Не берусь судить, верил ли сам Вертухин этому утверждению, когда подписывал адресованный мне ответ, но охотно допускаю, что даже представители упомянутой им комплексной комиссии могли быть легко введены Шестопалом в заблуждение. Не случайно он заверял меня, – возможно, чтобы создать у меня впечатление, что ему сам черт не брат, – будто не пустит в картотеку даже сотрудников прокуратуры. Резон Шестопала выдавать желаемое за действительное был понятен: после того как я обратился с жалобой на него в Главную военную прокуратуру, архивист всеми силами пытался убедить меня в том, что он окажется не по зубам даже прокурорам.

В то же время непонятен резон, по которому прокуроры позволяли вводить себя в заблуждение.

Многие из тех, чьи дела были уничтожены, погибли в 1942 году при выполнении заданий. Вражеские зенитчики оборвали физическую жизнь экипажа, а ведомственные архивисты продолжают дело, начатое противником. Уничтожая дела и документы, они лишают павших шанса получить вторую жизнь в исторических исследованиях.

«Установить возраст пострадавшего, ввиду общей обугленности, не представилось возможным. /…/ Лицо деформировано, обуглено». «Установить личность этого человека по осмотру было невозможно, ибо не только одежда, но и мышцы и даже кости нижн[их] конечностей обуглились и дымились» – так описывали прозекторы в патологоанатомических заключениях тела авиаторов, погибших при падении бомбардировщика.

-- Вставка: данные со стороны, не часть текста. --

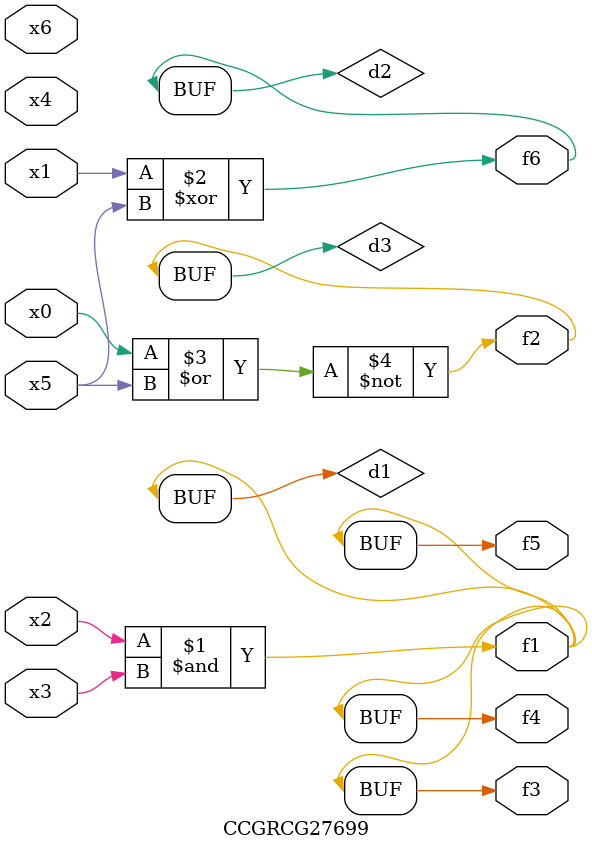
<source format=v>
module CCGRCG27699(
	input x0, x1, x2, x3, x4, x5, x6,
	output f1, f2, f3, f4, f5, f6
);

	wire d1, d2, d3;

	and (d1, x2, x3);
	xor (d2, x1, x5);
	nor (d3, x0, x5);
	assign f1 = d1;
	assign f2 = d3;
	assign f3 = d1;
	assign f4 = d1;
	assign f5 = d1;
	assign f6 = d2;
endmodule

</source>
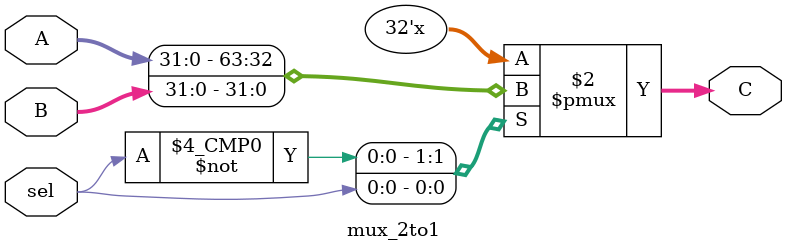
<source format=sv>
module mux_2to1 #(parameter N = 32) (input logic [N-1:0] A, B,
													input logic sel,
													output logic [N-1:0] C);

	always_comb
		case(sel)
		
			// 27-bit unsigned immediate
			1'b0: C = A;
			
			// 17-bit unsigned immediate
			1'b1: C = B;
			
			//default: C = 32'bx; // undefined
			
		endcase
	
endmodule
</source>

Бывало, что тела при взрыве фрагментировало: «Найдены отдельные остатки тел в виде ноги /обгоревшей/, туловища, части головы, кишек и др[угих] мелких обгоревших частей тела». Защищая свою страну, многие погибали страшной смертью, и не все тела были преданы земле.

Зачастую вместе с плотью сгорали и личные документы, по которым можно было бы идентифицировать погибших: «Труп совершенно обуглился, никаких документов у него не обнаружено». Это означало, что могила навсегда останется безымянной, если самолет упал на оккупированной территории.

Молодым абитуриентам военных училищ полезно отдавать себе отчет в Том, какая участь может ожидать их офицерские дела в последующие десятилетия. Лишенные земной жизни осколком артиллерийского снаряда, они могут лишиться жизни посмертной, обеспечиваемой памятью общества, когда архивисты сочтут, что документы не заслуживают хранения. Дело, начатое артиллеристом-наводчиком, воевавшим на стороне противника, успешно завершат архивисты того самого ведомства, униформу которого офицер носил, защищая интересы своей страны. Для многих архивохранилище, где хранится персональная документация, становится вратами даже не в преисподнюю, а в небытие, когда, руководствуясь щучьим велением, своим хотением, архивисты ставят в соответствующей графе штамп «уничтожено».